We responded with solutions to all three obstacles and proposed what we called RRSC (Risk-Reward Spatial Capacity) population models that provide a deep understanding of the cause of population increase/decrease over time and across space with an emphasis on ‘risk’ factors that are often ignored and thereby renders the results biased. We also developed a set of user- friendly, open-access tools and techniques to support the development of predictions to guide conservation decision-making called EAGLES (Ecosystem Assessment, Geospatial analysis and Landscape Evaluation System). Finally we wrapped the EAGLES tools and RRSC models in a formalized end-to- end program called the Adaptive Impact Modeling (AIM) process that was designed to build ‘trust’ among shareholders by providing a collaborative framework that is standardized, transparent, repeatable, and defensible (STRD) to forge sustainable policies leading to population recovery. As Roger Pielke, Jr. said, “Science and decision making should go hand in hand, because they both measure success by their ability to predict the consequences of actions”.
2.) Long-term, time-series data sets for two indicator species: breeding mallards across North America (red) and elk on Yellowstone National Park’s Northern Range (green). Significant variation in response to climate and other environmental factors occurred during the 2000-2009 decade.
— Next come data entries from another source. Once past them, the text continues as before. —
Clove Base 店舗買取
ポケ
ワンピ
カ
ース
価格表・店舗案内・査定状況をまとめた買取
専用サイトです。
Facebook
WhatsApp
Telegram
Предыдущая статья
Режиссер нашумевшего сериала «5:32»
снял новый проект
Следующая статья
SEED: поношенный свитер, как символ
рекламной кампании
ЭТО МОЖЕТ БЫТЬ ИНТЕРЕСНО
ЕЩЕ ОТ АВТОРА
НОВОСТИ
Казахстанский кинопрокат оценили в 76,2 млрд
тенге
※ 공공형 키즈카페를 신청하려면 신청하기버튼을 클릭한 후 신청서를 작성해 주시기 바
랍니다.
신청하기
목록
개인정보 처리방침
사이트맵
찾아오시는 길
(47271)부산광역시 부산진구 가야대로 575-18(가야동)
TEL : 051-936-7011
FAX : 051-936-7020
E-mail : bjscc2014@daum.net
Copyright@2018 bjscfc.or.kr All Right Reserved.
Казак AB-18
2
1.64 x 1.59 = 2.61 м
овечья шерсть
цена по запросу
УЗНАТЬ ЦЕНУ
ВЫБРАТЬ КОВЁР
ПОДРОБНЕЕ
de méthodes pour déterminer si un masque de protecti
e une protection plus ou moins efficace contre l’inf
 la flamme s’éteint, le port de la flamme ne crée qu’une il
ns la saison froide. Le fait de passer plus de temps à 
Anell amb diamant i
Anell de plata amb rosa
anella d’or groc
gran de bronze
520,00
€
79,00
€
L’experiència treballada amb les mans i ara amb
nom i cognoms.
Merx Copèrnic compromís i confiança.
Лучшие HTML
The AIM process is really about providing a deep understanding of the environmental ‘change’ agents or impacts that affect species’ population fluctuations over time. It was patterned after the North American Waterfowl Management Plan (NAWMP), arguably one of the greatest conservation success stories on planet earth. Agencies and organizations formed working groups across the continent that today includes dozens of shareholder groups that review the scientific basis for managing waterfowl harvest on an annual cycle. It applies Adaptive Harvest Models (AHMs) to what is considered the best long-term dataset in the world—standardized aerial surveys of North American waterfowl breeding pair counts since 1955—to adaptively set harvest limits and guide wetland restoration. YERC worked with the NAWMP team to add satellite-derived information on changing water and climate conditions to improve decision-making. From this collaborative work, we then created the AIM process by generalizing the AHM approach to include not just mortality but multiple environmental impacts—both anthropogenic (e.g., land-use, habitat management, invasive spread, etc.) and natural (e.g., disturbance, climate, predation, drought)—for any species’ observation dataset.
The Adaptive Impact Modeling (AIM) process. This annual cycle is adapted from the Strategic Habitat Conservation (SHC) framework to incorporate the AIM process. The merged approach integrates human and natural impacts to further inform the decision-making process using predictive models and thus sustain resilient species populations.
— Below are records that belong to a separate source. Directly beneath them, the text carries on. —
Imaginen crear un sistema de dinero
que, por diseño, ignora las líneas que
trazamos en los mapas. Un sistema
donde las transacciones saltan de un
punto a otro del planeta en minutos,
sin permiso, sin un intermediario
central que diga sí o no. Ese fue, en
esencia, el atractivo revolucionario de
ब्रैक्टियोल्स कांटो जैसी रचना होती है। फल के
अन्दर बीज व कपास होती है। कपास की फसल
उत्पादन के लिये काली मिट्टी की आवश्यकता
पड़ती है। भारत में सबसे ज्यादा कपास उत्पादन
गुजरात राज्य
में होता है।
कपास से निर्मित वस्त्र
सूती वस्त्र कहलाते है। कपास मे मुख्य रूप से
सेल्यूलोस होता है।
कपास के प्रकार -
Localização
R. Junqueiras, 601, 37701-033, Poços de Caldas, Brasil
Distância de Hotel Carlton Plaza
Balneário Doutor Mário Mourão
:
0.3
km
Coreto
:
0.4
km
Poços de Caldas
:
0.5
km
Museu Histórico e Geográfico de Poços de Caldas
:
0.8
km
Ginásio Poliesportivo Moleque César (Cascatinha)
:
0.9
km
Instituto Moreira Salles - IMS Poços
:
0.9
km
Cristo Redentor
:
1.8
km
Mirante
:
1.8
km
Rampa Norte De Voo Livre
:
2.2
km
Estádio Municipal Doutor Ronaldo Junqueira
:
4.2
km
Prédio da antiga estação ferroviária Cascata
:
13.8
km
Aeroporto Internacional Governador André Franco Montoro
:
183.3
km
Based on our work we obtained over 30 long-term datasets from our agency partners. We are now starting to apply the AIM process to these invaluable, legacy datasets, but we need support to further provide science-based guidance on how to recover and sustain these species. In doing so we’ll provide the deep insight into how biodiversity interacts with ecosystem processes, the life support system for all species including humankind.
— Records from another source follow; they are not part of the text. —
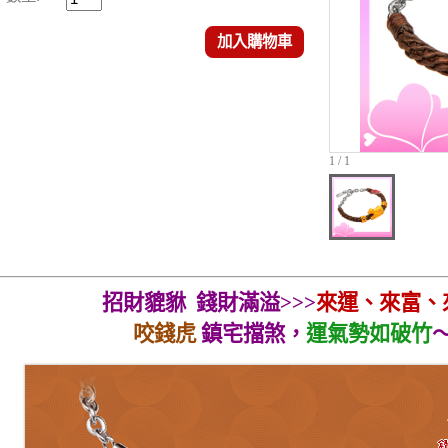
加入購物車
1 / 1
招財貔貅
錢財滿溢
>>>
來運、來富、
咬錢虎
鎮宅擋煞，
運氣勢如破竹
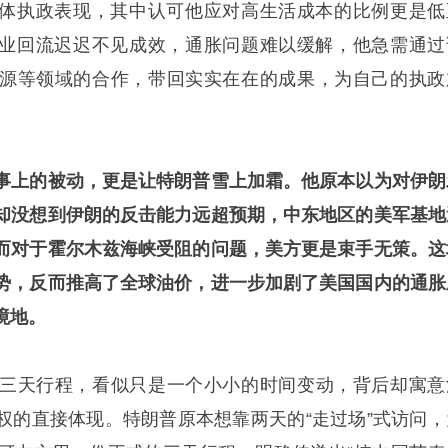
整体执政表现，其中认可他应对高生活成本的比例更是低
造业回流迟迟不见成效，通胀问题难以缓解，他急需通过
源等领域的合作，带回实实在在的成果，为自己的执政
事上的被动，更是让特朗普雪上加霜。他原本以为对伊朗
却没想到伊朗的反击能力远超预期，中东地区的美军基地
而对于霍尔木兹海峡受阻的问题，美方更是束手无策。这
势，反而推高了全球油价，进一步加剧了美国国内的通胀
境地。
三天行程，看似只是一个小小的时间变动，背后却寓意
权的直接体现。特朗普原本想靠两天的“走过场”式访问，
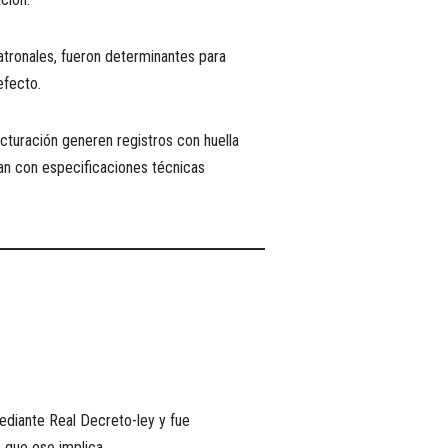
ronales, fueron determinantes para
efecto.
cturación generen registros con huella
plan con especificaciones técnicas
ediante Real Decreto-ley y fue
 que eso implica.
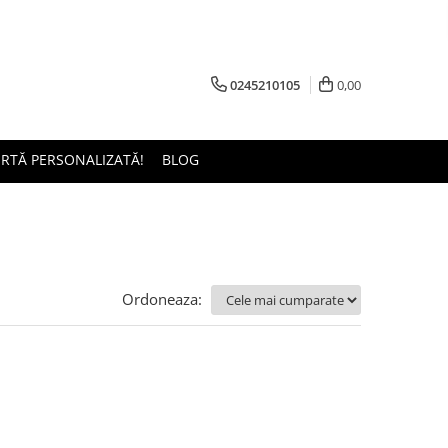
0245210105
0,00
ERTĂ PERSONALIZATĂ!
BLOG
Ordoneaza:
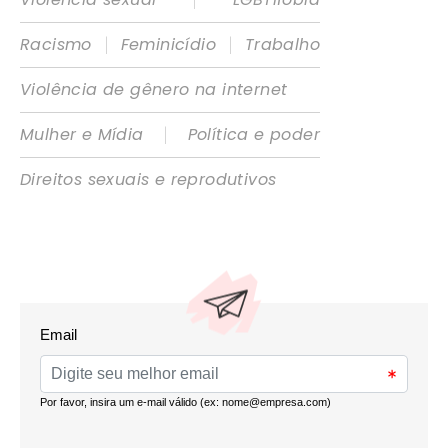
|
|
Racismo
Feminicídio
Trabalho
Violência de gênero na internet
|
Mulher e Mídia
Política e poder
Direitos sexuais e reprodutivos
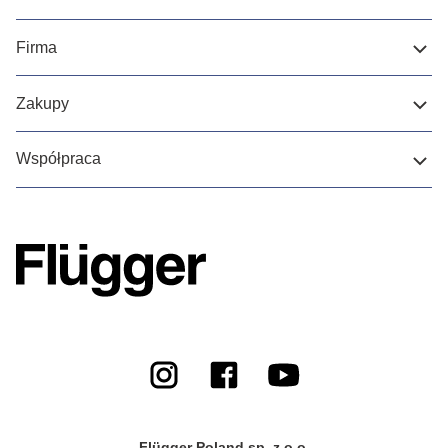
Firma
Zakupy
Współpraca
Flügger Poland sp. z o.o.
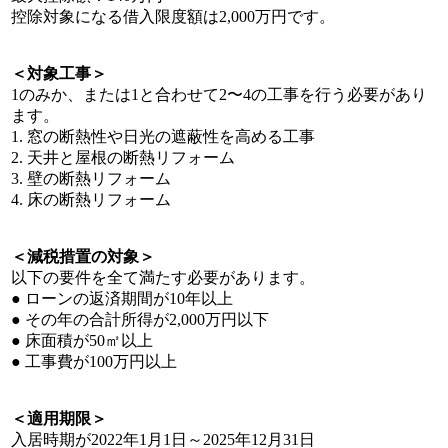
控除対象になる借入限度額は2,000万円です。
＜対象工事＞
1のみか、または1と合わせて2〜4の工事を行う必要があり
ます。
1. 窓の断熱性や日光の遮蔽性を高める工事
2. 天井と屋根の断熱リフォーム
3. 壁の断熱リフォーム
4. 床の断熱リフォーム
＜減税措置の対象＞
以下の要件を全て満たす必要があります。
● ローンの返済期間が10年以上
● その年の合計所得が2,000万円以下
● 床面積が50㎡以上
● 工事費が100万円以上
＜適用期限＞
入居時期が2022年1月1日～2025年12月31日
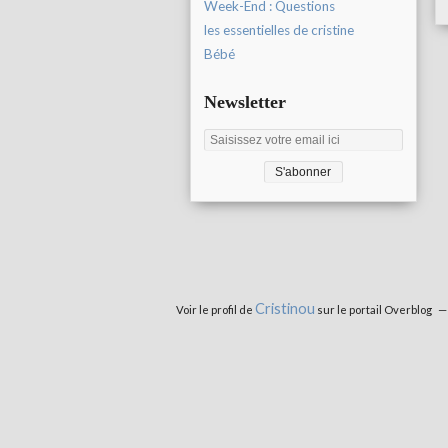
Week-End : Questions
les essentielles de cristine
Bébé
Newsletter
Cristinou
Voir le profil de
sur le portail Overblog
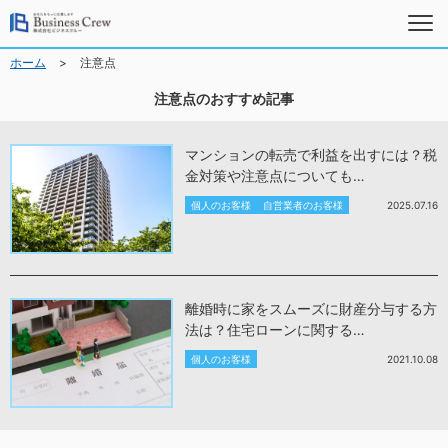
>
ホーム
注意点
注意点のおすすめ記事
マンションの転売で利益を出すには？税
金対策や注意点についても…
個人のお客様
自営業者のお客様
2025.07.16
離婚時に家をスムーズに財産分与する方
法は？住宅ローンに関する…
個人のお客様
2021.10.08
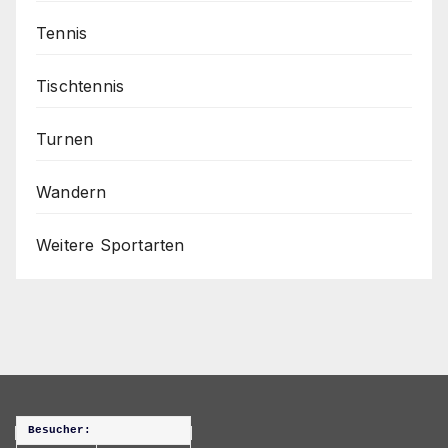
Tennis
Tischtennis
Turnen
Wandern
Weitere Sportarten
Besucher:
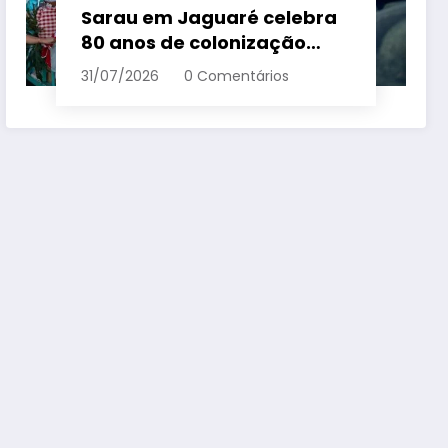
Sarau em Jaguaré celebra
80 anos de colonização
italiana com tradição e
31/07/2026
0 Comentários
trambolhão da polenta –
Em Dia ES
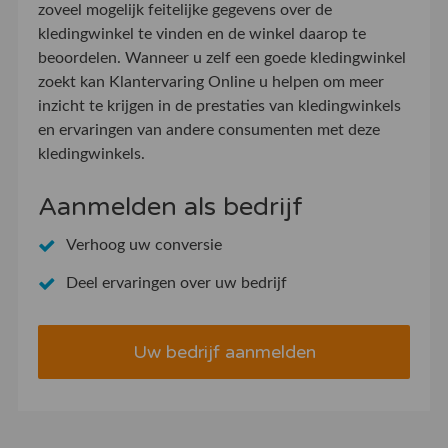
zoveel mogelijk feitelijke gegevens over de
kledingwinkel te vinden en de winkel daarop te
beoordelen. Wanneer u zelf een goede kledingwinkel
zoekt kan Klantervaring Online u helpen om meer
inzicht te krijgen in de prestaties van kledingwinkels
en ervaringen van andere consumenten met deze
kledingwinkels.
Aanmelden als bedrijf
Verhoog uw conversie
Deel ervaringen over uw bedrijf
Uw bedrijf aanmelden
This map assesses the 11-year change in Net Primary Productivity for major regions in the Central Flyway Ecoregion.
Although we have produced RRSC models for many of the datasets (see bison for example), we showcase one species: Mountain Fox in the GYC demonstrate RRSC with a habitat suitability model that basically says they select habitat with high prey biomass but also attempt to avoid heavy snows (a risk factor). A similar analysis in Yellowstone additionally showed that fox avoid coyotes. This analysis, although common sense, quantifies the strength by which fox are attracted to, or avoid, a particular impact factor.